Tribunal de commerce de Toulon, le 21 janvier 2025, n°2024F02618

Le Tribunal de commerce de Toulon, par jugement du 21 janvier 2025, ouvre une liquidation judiciaire simplifiée à l’encontre d’une société commerciale. La société, exerçant une activité de vente de prêt-à-porter, a déclaré sa cessation des paiements le 19 décembre 2024. Elle emploie aucun salarié et réalise un chiffre d’affaires annuel de 384 210 euros. Le président de la société a comparu en audience et a exposé l’impossibilité de présenter un plan de redressement. Le tribunal, saisi sur le fondement de l’article L. 631-1 du code de commerce, constate l’état de cessation des paiements. Il rejette toute période d’observation et ordonne la cessation totale d’activité. La question se pose de savoir si les conditions d’application de la liquidation judiciaire simplifiée, procédure dérogatoire, sont réunies en l’espèce. Le tribunal répond par l’affirmative et ouvre cette procédure spécifique. Cette décision illustre le contrôle strict des conditions d’accès à ce régime allégé et en précise les modalités pratiques d’exécution.

**Le strict encadrement des conditions d’accès à la liquidation simplifiée**

Le jugement procède à une vérification rigoureuse des critères légaux. Le tribunal constate d’abord la réalité de la cessation des paiements. Il relève ensuite l’absence de possibilité de redressement, justifiant l’ouverture directe d’une liquidation sans observation.
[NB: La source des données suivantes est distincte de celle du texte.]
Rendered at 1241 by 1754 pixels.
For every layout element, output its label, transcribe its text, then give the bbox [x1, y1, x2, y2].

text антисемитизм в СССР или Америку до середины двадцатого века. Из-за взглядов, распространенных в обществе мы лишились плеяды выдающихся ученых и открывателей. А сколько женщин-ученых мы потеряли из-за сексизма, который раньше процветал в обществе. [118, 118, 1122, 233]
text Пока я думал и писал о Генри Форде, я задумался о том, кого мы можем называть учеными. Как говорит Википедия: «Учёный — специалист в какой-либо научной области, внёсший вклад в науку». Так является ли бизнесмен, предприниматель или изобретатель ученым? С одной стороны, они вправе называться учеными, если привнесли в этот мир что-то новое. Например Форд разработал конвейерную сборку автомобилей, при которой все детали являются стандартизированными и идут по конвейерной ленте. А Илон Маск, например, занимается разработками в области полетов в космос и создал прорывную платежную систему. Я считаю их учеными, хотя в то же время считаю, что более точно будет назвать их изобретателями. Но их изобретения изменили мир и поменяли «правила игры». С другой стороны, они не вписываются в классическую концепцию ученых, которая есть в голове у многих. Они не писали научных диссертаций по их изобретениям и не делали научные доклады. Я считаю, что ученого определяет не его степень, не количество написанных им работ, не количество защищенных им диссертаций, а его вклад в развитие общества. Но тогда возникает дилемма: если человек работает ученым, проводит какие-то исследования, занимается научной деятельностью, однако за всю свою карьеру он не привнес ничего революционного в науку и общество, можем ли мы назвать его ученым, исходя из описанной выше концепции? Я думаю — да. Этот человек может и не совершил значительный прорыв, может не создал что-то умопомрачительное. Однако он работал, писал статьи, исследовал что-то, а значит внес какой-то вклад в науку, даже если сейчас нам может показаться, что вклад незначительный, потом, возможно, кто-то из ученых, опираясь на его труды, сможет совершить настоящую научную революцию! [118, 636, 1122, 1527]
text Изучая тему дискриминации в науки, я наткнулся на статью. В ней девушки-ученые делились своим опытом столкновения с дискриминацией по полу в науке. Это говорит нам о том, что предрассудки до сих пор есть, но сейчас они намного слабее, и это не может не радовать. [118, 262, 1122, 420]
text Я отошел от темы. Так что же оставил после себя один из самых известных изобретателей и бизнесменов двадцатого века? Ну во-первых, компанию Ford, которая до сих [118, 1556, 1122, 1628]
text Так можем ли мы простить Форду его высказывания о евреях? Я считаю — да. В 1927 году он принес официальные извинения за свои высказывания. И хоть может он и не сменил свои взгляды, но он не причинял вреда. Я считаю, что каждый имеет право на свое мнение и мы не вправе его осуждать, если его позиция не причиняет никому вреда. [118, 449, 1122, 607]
Ces éléments sont des préalables nécessaires à toute procédure collective de liquidation. Le raisonnement se concentre alors sur les conditions spécifiques à la forme simplifiée. Le tribunal motive sa décision en énonçant que « La SAS LES SOURCES remplit les conditions d’application de la liquidation judiciaire simplifiée telles que prévu aux articles L 641-2, R 641-10 et D 641-10 du Code de Commerce ». Sans détailler chaque condition dans le dispositif, cette affirmation suppose un examen des seuils et des critères d’éligibilité. La société ne compte aucun salarié et son chiffre d’affaires est inférieur aux seuils prévus par les textes. Le tribunal valide ainsi implicitement le caractère « de petite dimension » du débiteur. Cette approche restrictive garantit que le régime simplifié, par sa rapidité et ses formalités réduites, reste une exception justifiée par la modestie de l’actif et du passif à liquider.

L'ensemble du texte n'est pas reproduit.